# custom non kit fountain pen



## its_virgil (Sep 26, 2020)

What to call these pens made without kit parts. KItless doesn't do it for me. Bespoke doesn't work since the pen is not "made to order" for a particular customer. Lets just say the pen uses no pre-made parts except the nib and feed. It was made on my Powermatic 3520B using taps and dies for the threads. Cap/body threads are M13 x .8 triple lead, the section/body threads are M10 x 1.0 single start, and the nib unit threads are for the JoWo nib unit are M7.4 x .5. Enjoy looking at the pen whatever they are called.
Do a good turn daily!
Don


----------



## Charlie_W (Sep 26, 2020)

Awesome!! I love the bright colors....perfect for someone who doesn’t want a “ho-hum” average pen. Perhaps an artist or art teacher would like this one.


----------



## wolf creek knives (Sep 26, 2020)

How about "Custom"?  In my view anything that takes this much special work and time is truly "Custom Made".  That's a very special pen and in no way is an average pen.  Great job!  Gotta agree with Charlies post above.


----------



## BRobbins629 (Sep 26, 2020)

I call it nice!


----------



## wolf creek knives (Sep 26, 2020)

BRobbins629 said:


> I call it nice!




Well put!!!


----------



## its_virgil (Sep 26, 2020)

Thanks for the comments. The blank is from McKenzie Penworks and is one of their diamond cast blanks.
Don


----------



## mark james (Sep 26, 2020)

Very attractive pen Don.  I have no experience/interest in kitless pens, but I certainly admire the skills and knowledge set for them.

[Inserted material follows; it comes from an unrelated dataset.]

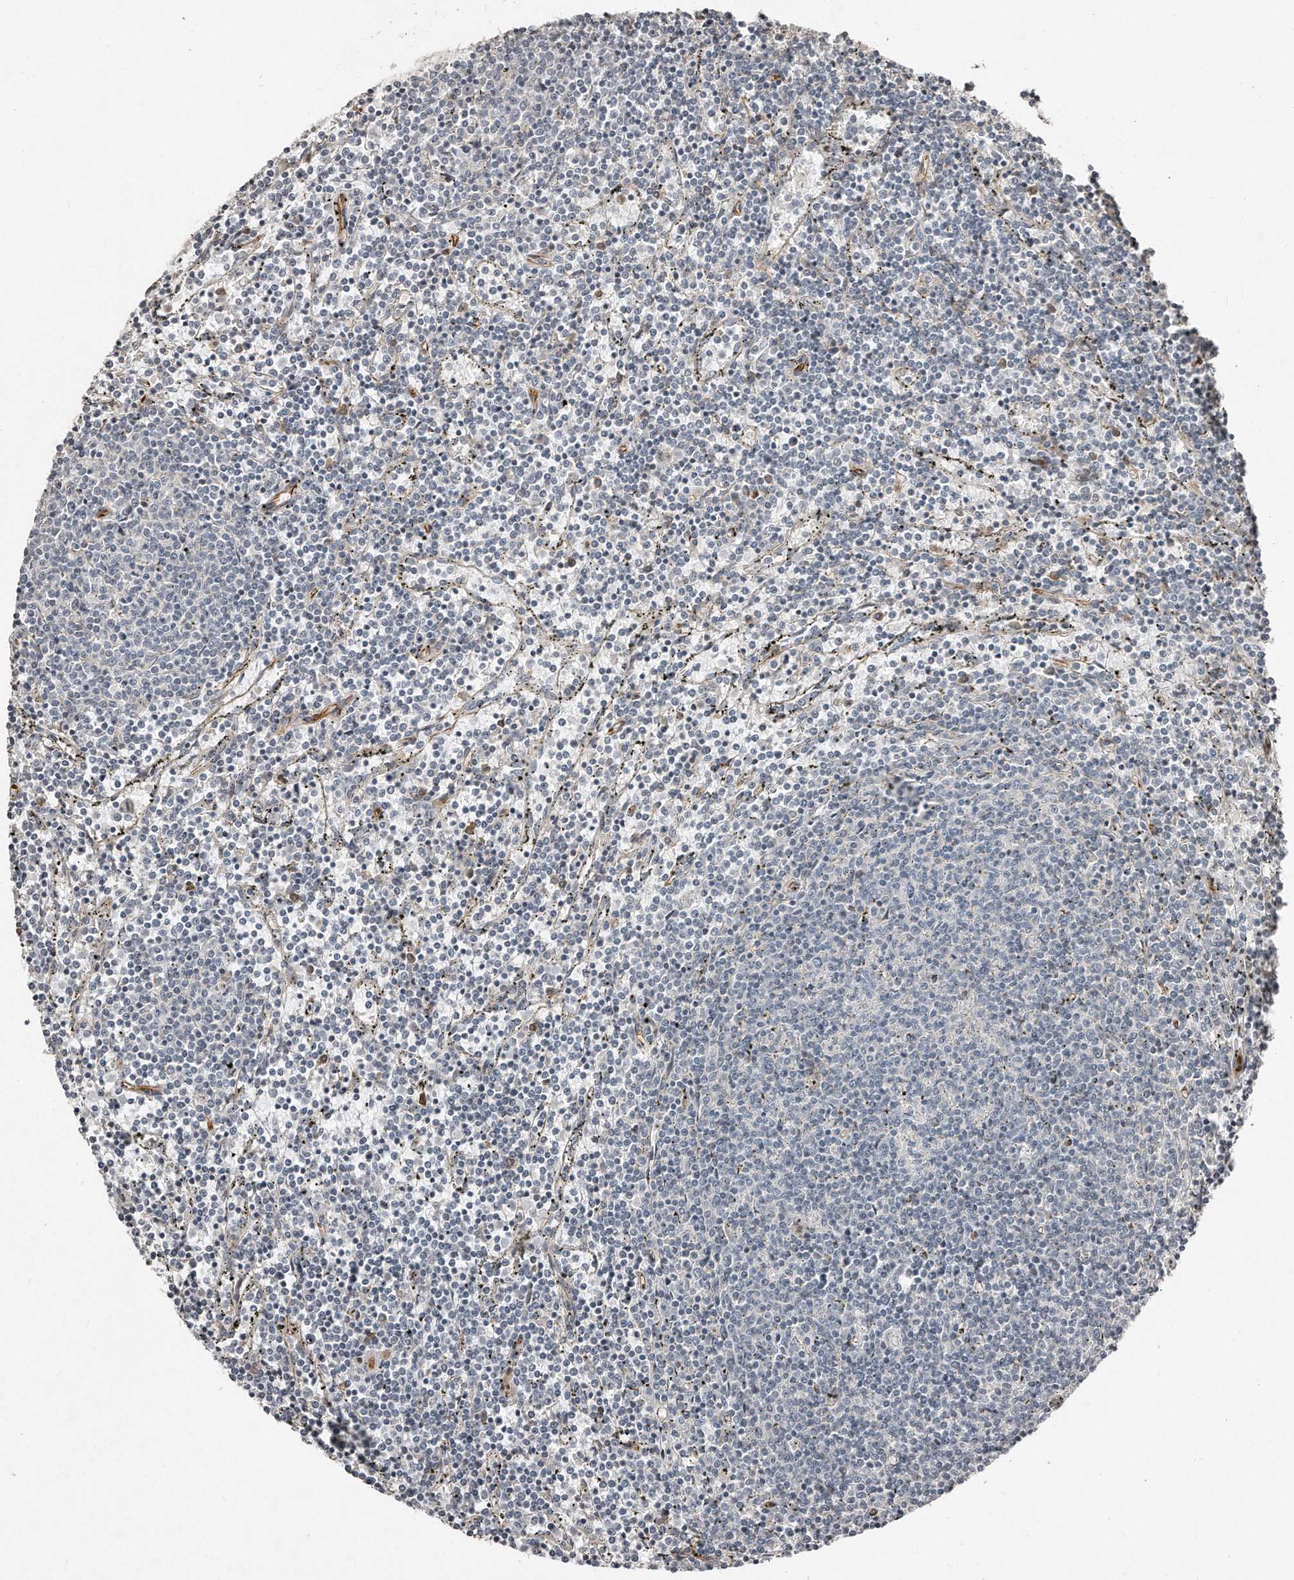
{"staining": {"intensity": "negative", "quantity": "none", "location": "none"}, "tissue": "lymphoma", "cell_type": "Tumor cells", "image_type": "cancer", "snomed": [{"axis": "morphology", "description": "Malignant lymphoma, non-Hodgkin's type, Low grade"}, {"axis": "topography", "description": "Spleen"}], "caption": "Human lymphoma stained for a protein using IHC exhibits no positivity in tumor cells.", "gene": "SNAP47", "patient": {"sex": "female", "age": 50}}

That being said, I really like the nib/middle section in the third picture.  Some that I have seen are just not an attractive profile to me, yours is.

Very nice.


----------



## Dalecamino (Sep 27, 2020)

Very nice Don. How about Ward pens?


----------



## Penchant 4 (Sep 27, 2020)

As said above, "Custom Made" would absolutely be appropriate.


----------



## walshjp17 (Sep 27, 2020)

Well done, Don.  My first was also made with one of Tim McKenzie's Diamond Cast.  Great blanks for "Crafted Custom Stylos".


----------



## TonyL (Sep 27, 2020)

Similar to what John said; how about "Custom-Crafted"?


----------



## magpens (Apr 25, 2021)

Gorgeous pen !!!! . Love the colours !!!

Thanks for the threading details .... always helpful to know these.

Just noticed this thread ..... don't know how I missed it previously.


----------